On August 22, 1851, the U.S.-built schooner America bests a fleet of Britain's finest ships in a race around England's Isle of Wight. The ornate silver trophy won by the America was later donated to the New York Yacht Club on condition that it be forever placed in international competition. Today, the "America's Cup" is the world's oldest continually contested sporting trophy and represents the pinnacle of international sailing yacht competition.
The history of the yacht America began with five members of the New York Yacht Club, who decided to build a state-of-the-art schooner to compete against British ships in conjunction with England's Great Exposition of 1851. Designed by George Steers, the 100-foot, black-hulled America had a sharp bow, a V bottom, and tall masts, making it strikingly different from the traditional yachts of the day. In June 1851, the America set sail from its shipyard on New York City's East River, bound for England. Manned by Captain William H. Brown and a crew of 12, the America raced and overtook numerous ships during the Atlantic crossing.
After being outfitted and repainted in France, the America sailed to Cowes on the Isle of Wight to challenge the best British sailboats in their own waters. At Cowes, America welcomed all comers for a match race, but no English yacht accepted the challenge. Finally, on August 22, the America joined 14 British ships for a regatta around the Isle of Wight. The prize was the Hundred Guinea Cup, a 2-foot-high silver jug put up by the Royal Yacht Squadron.
In the 53-mile race, the America trounced the competition, beating the cutter Aurora by 22 minutes and finishing nearly an hour ahead of the third boat, the schooner Bacchante. Queen Victoria watched the race from her royal yacht, and at one point asked, "What is second?" after seeing the America come over the horizon. Her attendant reportedly replied, "Your Majesty, there is no second."
A few weeks after its victory, the America was sold to an Irish lord for about $25,000, giving its owners a slim profit over what they paid for it. It later went through a series of other owners, one of whom changed the America's name to Camilla. As the CSS Memphis, it served briefly as a Confederate blockade runner during the Civil War. The Confederate navy sunk it in Florida to keep it from falling into Union hands, but it was found, raised, and rebuilt by the U.S. Navy, which renamed it the America and used it as a Union blockade ship.
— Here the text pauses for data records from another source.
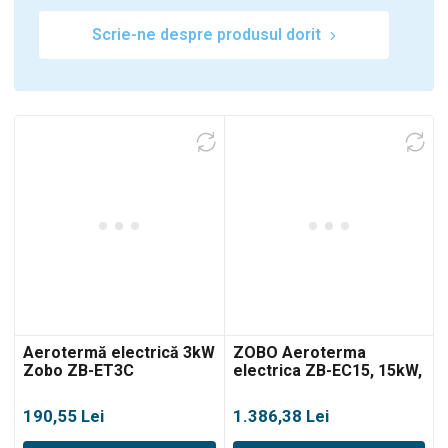
Scrie-ne despre produsul dorit
Aerotermă electrică 3kW
ZOBO Aeroterma
Zobo ZB-ET3C
electrica ZB-EC15, 15kW,
300mc
190,55
Lei
1.386,38
Lei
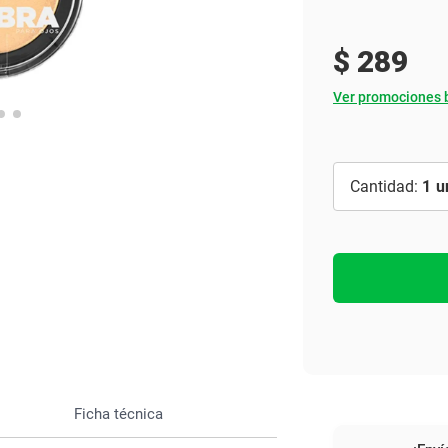
Ver todo
$
289
Ver promociones 
1
Ficha técnica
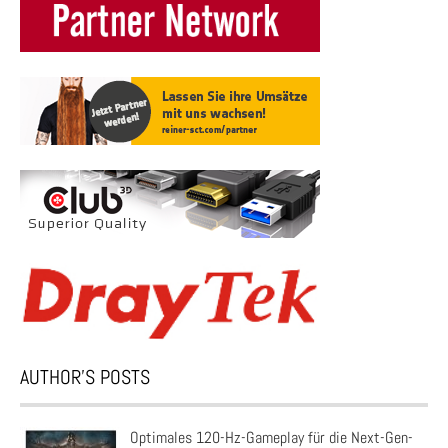
AUTHOR’S POSTS
Optimales 120-Hz-Gameplay für die Next-Gen-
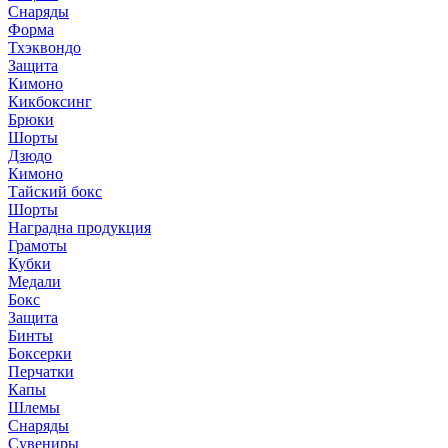
Снаряды
Форма
Тхэквондо
Защита
Кимоно
Кикбоксинг
Брюки
Шорты
Дзюдо
Кимоно
Тайский бокс
Шорты
Наградна продукция
Грамоты
Кубки
Медали
Бокс
Защита
Бинты
Боксерки
Перчатки
Капы
Шлемы
Снаряды
Сувениры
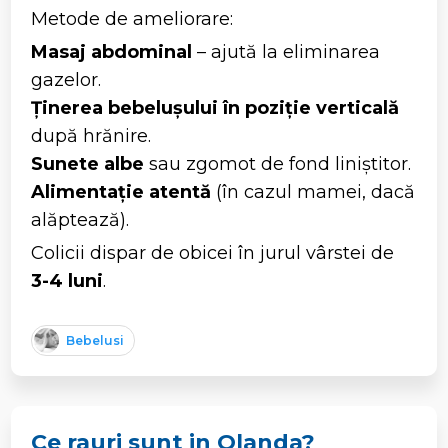
Metode de ameliorare:
Masaj abdominal
– ajută la eliminarea
gazelor.
Ținerea bebelușului în poziție verticală
după hrănire.
Sunete albe
sau zgomot de fond liniștitor.
Alimentație atentă
(în cazul mamei, dacă
alăptează).
Colicii dispar de obicei în jurul vârstei de
3-4 luni
.
Bebelusi
Ce rauri sunt in Olanda?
Meanwhile, the first owners of the America deeded the Hundred Guinea Cup to the New York Yacht Club in 1857 to be put up as the prize in a perpetual international challenge competition. The first race for the trophy, renamed the America's Cup, was not held until August 1870, when the British ship Cambria competed against 14 American yachts in Lower New York Bay. The Cambria finished 10th. The schooner Magic won the race, and the America, refitted by the navy for the occasion, finished fourth. After service as a navy training ship, the America fell into disrepair under private owners. Today, it exists only in fragments.
From 1870 until the late 20th century, New York Yacht Club-sponsored U.S. yachts successfully defended the America's Cup 24 times in races generally spaced a few years apart. Since the 1920s, the America's Cup race has been between one defending vessel and one challenging vessel, both of which are determined by separate elimination trials. In 1983, the United States lost the trophy for the first time in 132 years when Australia II defeated Liberty off Newport, Rhode Island.